We will use the mean absolute prediction error (MAPE) to compare the performance of the four forecasting methods.

true.value = Oil[381:396]
PE.mv =  100*(true.value - pred.mv)/true.value
PE.naive =  100*(true.value - pred.naive)/true.value
PE.snaive =  100*(true.value - pred.snaive)/true.value
PE.rwf =  100*(true.value - pred.rwf)/true.value
##
MAPE.mv = mean(abs(PE.mv))
MAPE.naive = mean(abs(PE.naive))
MAPE.snaive = mean(abs(PE.snaive))
MAPE.rwf = mean(abs(PE.rwf))
##
MAPE = c(MAPE.mv, MAPE.naive, MAPE.snaive, MAPE.rwf)
## residual-based Error
e.mv = true.value - pred.mv
e.naive = true.value - pred.naive
e.snaive = true.value - pred.snaive
e.rwf = true.value - pred.rwf
## MAD
MAD.mv = sum(abs(e.mv))
MAD.naive = sum(abs(e.naive))
MAD.snaive = sum(abs(e.snaive))
MAD.rwf = sum(abs(e.rwf))
MAD = c(MAD.mv, MAD.naive, MAD.snaive, MAD.rwf)
## MSE
MSE.mv = mean((e.mv)^2)
MSE.naive = mean((e.naive)^2)
MSE.snaive = mean((e.snaive)^2)
MSE.rwf = mean((e.rwf)^2)
MSE = c(MSE.mv, MSE.naive, MSE.snaive, MSE.rwf)
##
accuracy.table = cbind(MAPE = MAPE, MAD = MAD, MSE = MSE)
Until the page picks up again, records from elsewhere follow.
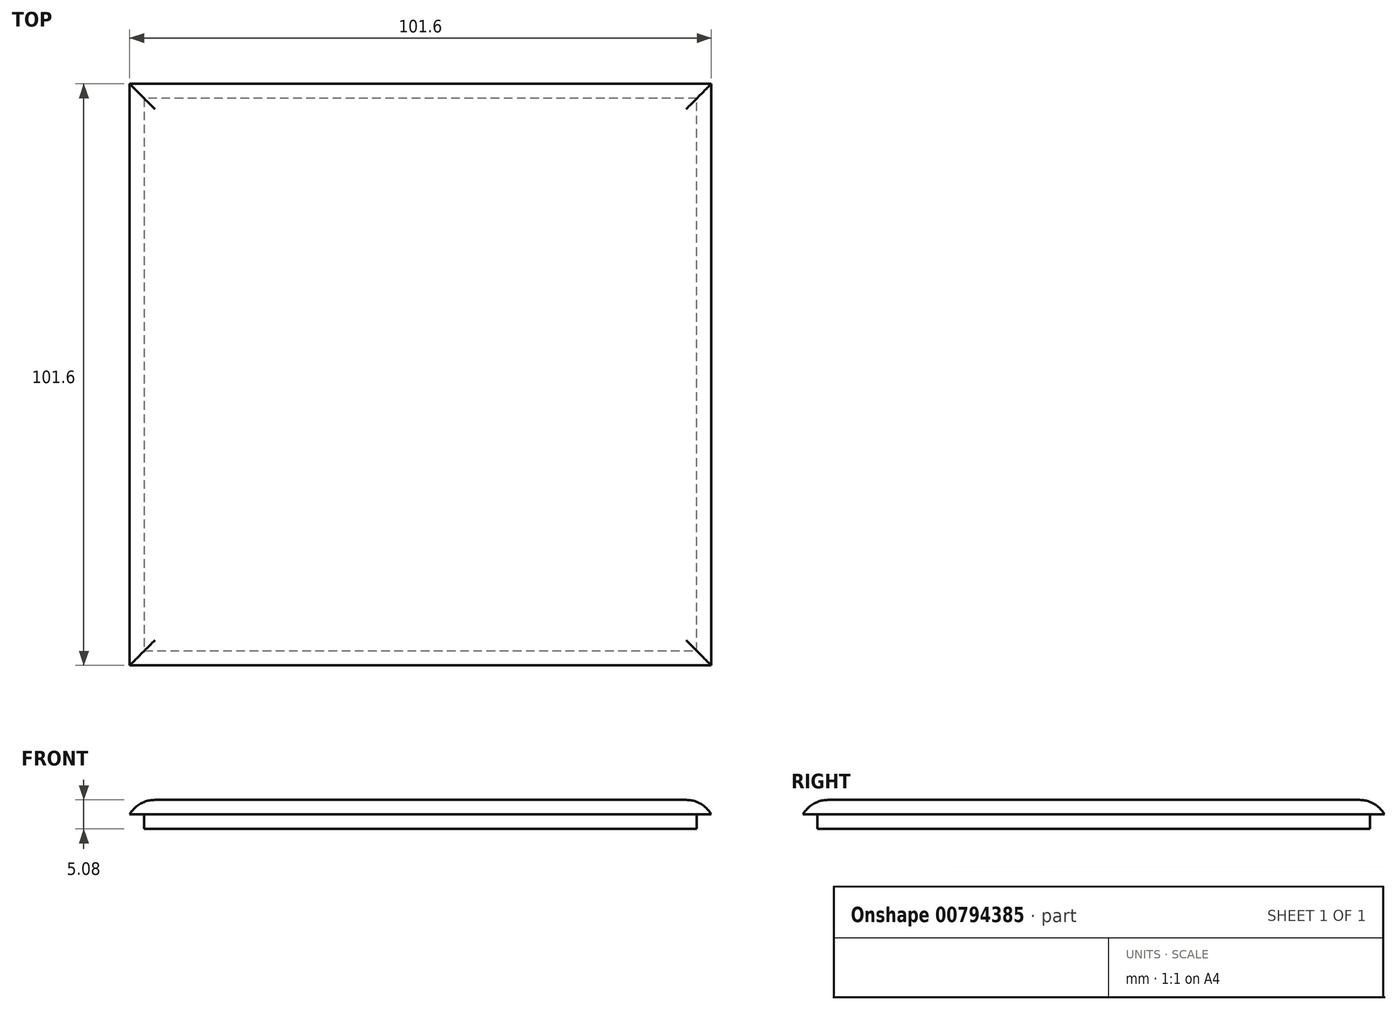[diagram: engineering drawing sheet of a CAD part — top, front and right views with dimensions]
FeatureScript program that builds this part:
annotation { "Feature Type Name" : "Feature", "Feature Type Description" : "" }
export const myFeature = defineFeature(function(context is Context, id is Id, definition is map)
    precondition{}
    {
        {
            var Q0;
            Q0=qCreatedBy(makeId("Top.planeOp"),FACE);
            cPlane(context, id + "F0", {"entities" : qUnion([Q0]), "cplaneType" : CPlaneType.OFFSET, "offset" : 101.6 * mm, "width" : 152.4 * mm, "height" : 152.4 * mm});
        }
        {
            var Q0;
            Q0=qCreatedBy(id+"F0.planeOp",FACE);
            var sketch = newSketch(context, id + "F1", { "sketchPlane" : qUnion([Q0])});
            skLineSegment(sketch, "E0.0", {"start": v(-181.27, -12.92) * mm, "end": v(-181.27, -114.52) * mm});
            skLineSegment(sketch, "E1.0", {"start": v(-79.67, -12.92) * mm, "end": v(-181.27, -12.92) * mm});
            skLineSegment(sketch, "E2.0", {"start": v(-79.67, -114.52) * mm, "end": v(-79.67, -12.92) * mm});
            skLineSegment(sketch, "E3.0", {"start": v(-181.27, -114.52) * mm, "end": v(-79.67, -114.52) * mm});
            skLineSegment(sketch, "E4.0", {"start": v(-178.73, -15.46) * mm, "end": v(-178.73, -111.98) * mm});
            skLineSegment(sketch, "E5.0", {"start": v(-82.2, -15.46) * mm, "end": v(-178.73, -15.46) * mm});
            skLineSegment(sketch, "E6.0", {"start": v(-82.2, -111.98) * mm, "end": v(-82.2, -15.46) * mm});
            skLineSegment(sketch, "E7.0", {"start": v(-178.73, -111.98) * mm, "end": v(-82.2, -111.98) * mm});
            skSolve(sketch);
        }
        {
            var Q0;
            Q0 = qSketchRegion(id + "F1", true);
            var Q1;
            Q1=makeQuery(id+"F1.imprint","IMPRINT",FACE,{"disambiguationData":[TD([[makeQuery(id+"F1.imprint","IMPRINT",EDGE,{"derivedFrom":sQuery(id+"F1.wireOp",EDGE,"E4.0")}),1.0]])]});
            extrude(context, id + "F2", {"entities" : qUnion([Q0, Q1]), "depth" : 2.54 * mm, "offsetDistance" : 25.4 * mm});
        }
        {
            var Q0;
            Q0=makeQuery(id+"F2.opExtrude","CAP_EDGE",EDGE,{"disambiguationData":[OSD([sQuery(id+"F1.wireOp",EDGE,"E3.0")])],"isStart":false});
            var Q1;
            Q1=makeQuery(id+"F2.opExtrude","CAP_EDGE",EDGE,{"disambiguationData":[OSD([sQuery(id+"F1.wireOp",EDGE,"E2.0")])],"isStart":false});
            var Q2;
            Q2=makeQuery(id+"F2.opExtrude","CAP_EDGE",EDGE,{"disambiguationData":[OSD([sQuery(id+"F1.wireOp",EDGE,"E1.0")])],"isStart":false});
            var Q3;
            Q3=makeQuery(id+"F2.opExtrude","CAP_EDGE",EDGE,{"disambiguationData":[OSD([sQuery(id+"F1.wireOp",EDGE,"E0.0")])],"isStart":false});
            fillet(context, id + "F3", {"entities" : qUnion([Q0, Q1, Q2, Q3]), "radius" : 5.08 * mm, "tangentPropagation" : true, "allowEdgeOverflow" : false});
        }
        {
            var Q0;
            Q0=makeQuery(id+"F1.imprint","IMPRINT",FACE,{"disambiguationData":[TD([[makeQuery(id+"F1.imprint","IMPRINT",EDGE,{"derivedFrom":sQuery(id+"F1.wireOp",EDGE,"E4.0")}),1.0]])]});
            extrude(context, id + "F4", {"entities" : qUnion([Q0]), "operationType" : NewBodyOperationType.ADD, "oppositeDirection" : true, "depth" : 2.54 * mm, "offsetDistance" : 25.4 * mm});
        }
    });
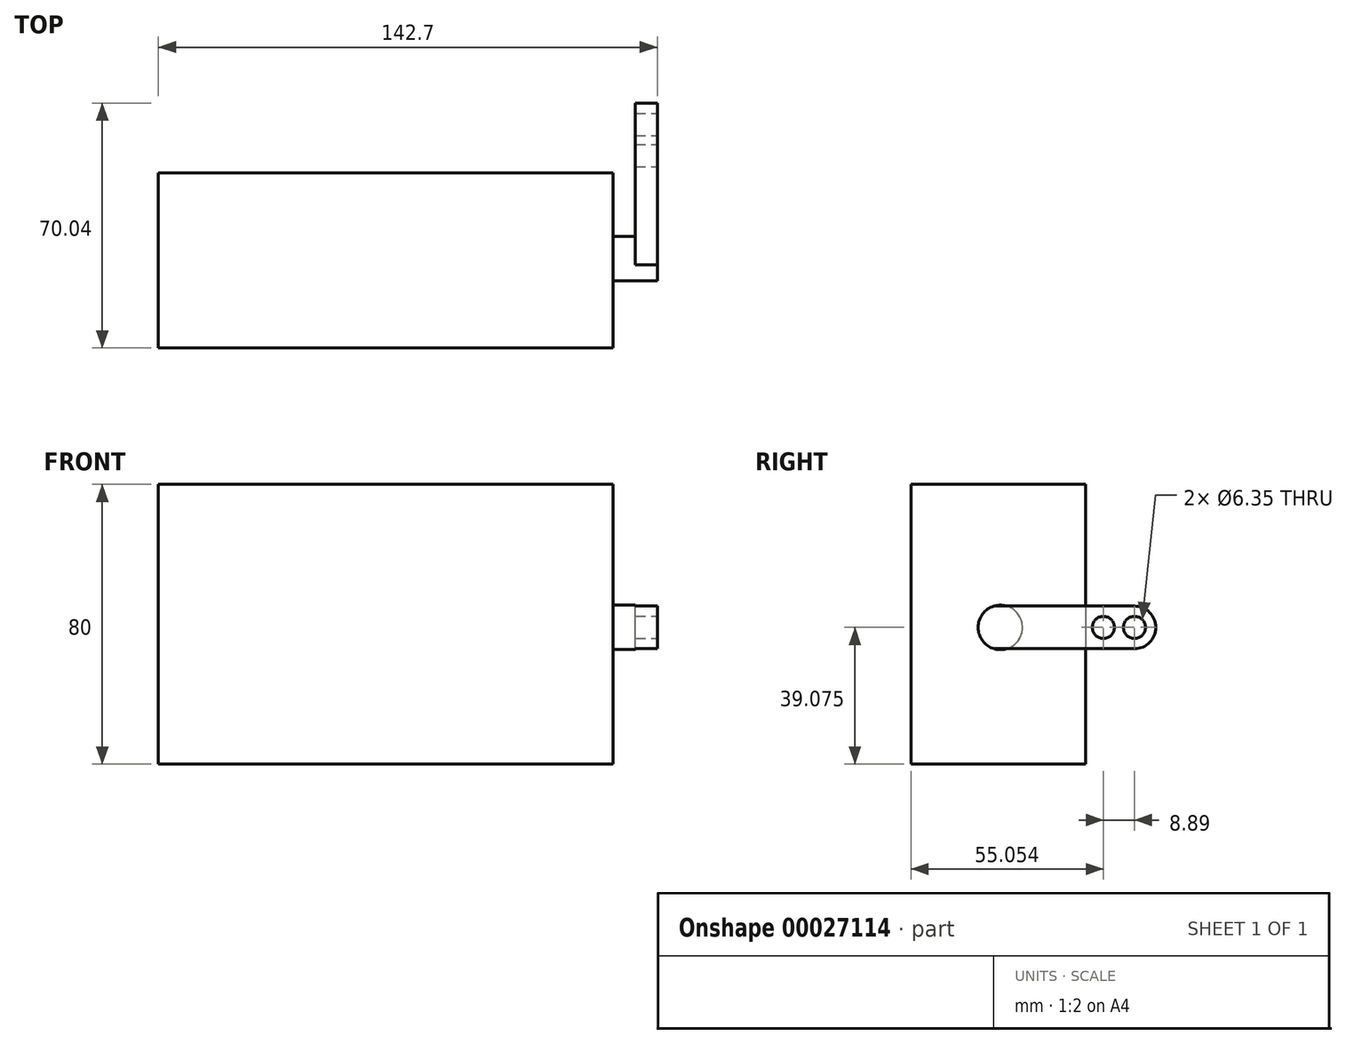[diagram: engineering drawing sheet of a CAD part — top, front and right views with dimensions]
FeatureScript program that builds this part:
annotation { "Feature Type Name" : "Feature", "Feature Type Description" : "" }
export const myFeature = defineFeature(function(context is Context, id is Id, definition is map)
    precondition{}
    {
        {
            var Q0;
            Q0=qCreatedBy(makeId("Front.planeOp"),FACE);
            var sketch = newSketch(context, id + "F0", { "sketchPlane" : qUnion([Q0])});
            skLineSegment(sketch, "E0.bottom", {"start": v(-4.1, 88.8) * mm, "end": v(125.9, 88.8) * mm});
            skLineSegment(sketch, "E0.top", {"start": v(-4.1, 8.8) * mm, "end": v(125.9, 8.8) * mm});
            skLineSegment(sketch, "E0.left", {"start": v(-4.1, 88.8) * mm, "end": v(-4.1, 8.8) * mm});
            skLineSegment(sketch, "E0.right", {"start": v(125.9, 88.8) * mm, "end": v(125.9, 8.8) * mm});
            skSolve(sketch);
        }
        {
            var Q0;
            Q0=makeQuery(id+"F0.imprint","IMPRINT",FACE,{"disambiguationData":[TD([[makeQuery(id+"F0.imprint","IMPRINT",EDGE,{"derivedFrom":sQuery(id+"F0.wireOp",EDGE,"E0.bottom")}),-1.0]])]});
            extrude(context, id + "F1", {"entities" : qUnion([Q0]), "depth" : 50 * mm});
        }
        {
            var Q0;
            Q0=makeQuery(id+"F1.opExtrude","SWEPT_FACE",FACE,{"disambiguationData":[OSD([sQuery(id+"F0.wireOp",EDGE,"E0.right")])]});
            var sketch = newSketch(context, id + "F2", { "sketchPlane" : qUnion([Q0])});
            skCircle(sketch, "E1", {"center": v(-24.4, 47.89) * mm, "radius": 6.35 * mm});
            skSolve(sketch);
        }
        {
            var Q0;
            Q0=makeQuery(id+"F2.imprint","IMPRINT",FACE,{"disambiguationData":[TD([[makeQuery(id+"F2.imprint","IMPRINT",EDGE,{"derivedFrom":sQuery(id+"F2.wireOp",EDGE,"E1")}),1.0]])]});
            extrude(context, id + "F3", {"entities" : qUnion([Q0]), "operationType" : NewBodyOperationType.ADD, "depth" : 6.35 * mm});
        }
        {
            var Q0;
            Q0=makeQuery(id+"F3.opExtrude","CAP_FACE",FACE,{"disambiguationData":[OSD([sQuery(id+"F2.wireOp",EDGE,"E1")])],"isStart":false});
            var sketch = newSketch(context, id + "F4", { "sketchPlane" : qUnion([Q0])});
            skLineSegment(sketch, "E2", {"start": v(-26.18, 53.98) * mm, "end": v(13.94, 53.98) * mm});
            skLineSegment(sketch, "E3", {"start": v(-26.18, 41.79) * mm, "end": v(13.94, 41.79) * mm});
            skArc(sketch, "E4", {"start": v(-22.64, 53.98) * mm, "mid": v(-30.76, 47.89) * mm, "end": v(-22.64, 41.79) * mm});
            skArc(sketch, "E5", {"start": v(13.94, 41.79) * mm, "mid": v(20.04, 47.89) * mm, "end": v(13.94, 53.98) * mm});
            skSolve(sketch);
        }
        {
            var Q0;
            {var subQ6=sQuery(id+"F4.wireOp",EDGE,"E5");Q0=makeQuery(id+"F4.imprint","IMPRINT",FACE,{"disambiguationData":[TD([[makeQuery(id+"F4.imprint","IMPRINT",EDGE,{"derivedFrom":subQ6}),1.0]])]});}
            var Q1;
            {var subQ2=sQuery(id+"F4.wireOp",EDGE,"E4");var subQ4=sQuery(id+"F4.wireOp",EDGE,"E2");var subQ7=makeQuery(id+"F4.imprint","INTERSECT",VERTEX,{"derivedFrom":[subQ4,subQ2]});Q1=makeQuery(id+"F4.imprint","IMPRINT",FACE,{"disambiguationData":[TD([[makeQuery(id+"F4.imprint","IMPRINT",EDGE,{"disambiguationData":[TD([[subQ7,-1.0]])],"derivedFrom":subQ2}),1.0]])]});}
            extrude(context, id + "F5", {"entities" : qUnion([Q0, Q1]), "operationType" : NewBodyOperationType.ADD, "depth" : 6.35 * mm});
        }
        {
            var Q0;
            Q0=makeQuery(id+"F5.opExtrude","CAP_FACE",FACE,{"disambiguationData":[OSD([sQuery(id+"F4.wireOp",EDGE,"E2"),sQuery(id+"F4.wireOp",EDGE,"E3"),sQuery(id+"F4.wireOp",EDGE,"E4"),sQuery(id+"F4.wireOp",EDGE,"E5")])],"isStart":false});
            var sketch = newSketch(context, id + "F6", { "sketchPlane" : qUnion([Q0])});
            skCircle(sketch, "E6", {"center": v(13.94, 47.89) * mm, "radius": 3.18 * mm});
            skCircle(sketch, "E7", {"center": v(5.05, 47.89) * mm, "radius": 3.18 * mm});
            skSolve(sketch);
        }
        {
            var Q0;
            Q0=makeQuery(id+"F6.imprint","IMPRINT",FACE,{"disambiguationData":[TD([[makeQuery(id+"F6.imprint","IMPRINT",EDGE,{"derivedFrom":sQuery(id+"F6.wireOp",EDGE,"E7")}),1.0]])]});
            var Q1;
            Q1=makeQuery(id+"F6.imprint","IMPRINT",FACE,{"disambiguationData":[TD([[makeQuery(id+"F6.imprint","IMPRINT",EDGE,{"derivedFrom":sQuery(id+"F6.wireOp",EDGE,"E6")}),1.0]])]});
            extrude(context, id + "F7", {"entities" : qUnion([Q0, Q1]), "operationType" : NewBodyOperationType.REMOVE, "endBound" : BoundingType.THROUGH_ALL, "oppositeDirection" : true, "depth" : 25.4 * mm});
        }
    });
row.names(accuracy.table) = c("Moving Average", "Naive", "Seasonal Naive", "Drift")
kable(accuracy.table, caption ="Overall performance of the four forecasting methods")
Overall performance of the four forecasting methods
MAPE MAD MSE
Moving Average 18.559014 179.67987 127.10882
Naive 4.268278 41.00000 7.56250
Seasonal Naive 10.722856 103.48000 65.36945
Drift 5.818752 55.98117 13.55767

In summary, the naive method has the best performance with the dift method being a close second. The method with the worst performance was the moving aveage. This shows that even though the moving average method is usually the safest method to go with, it isn’t always the best.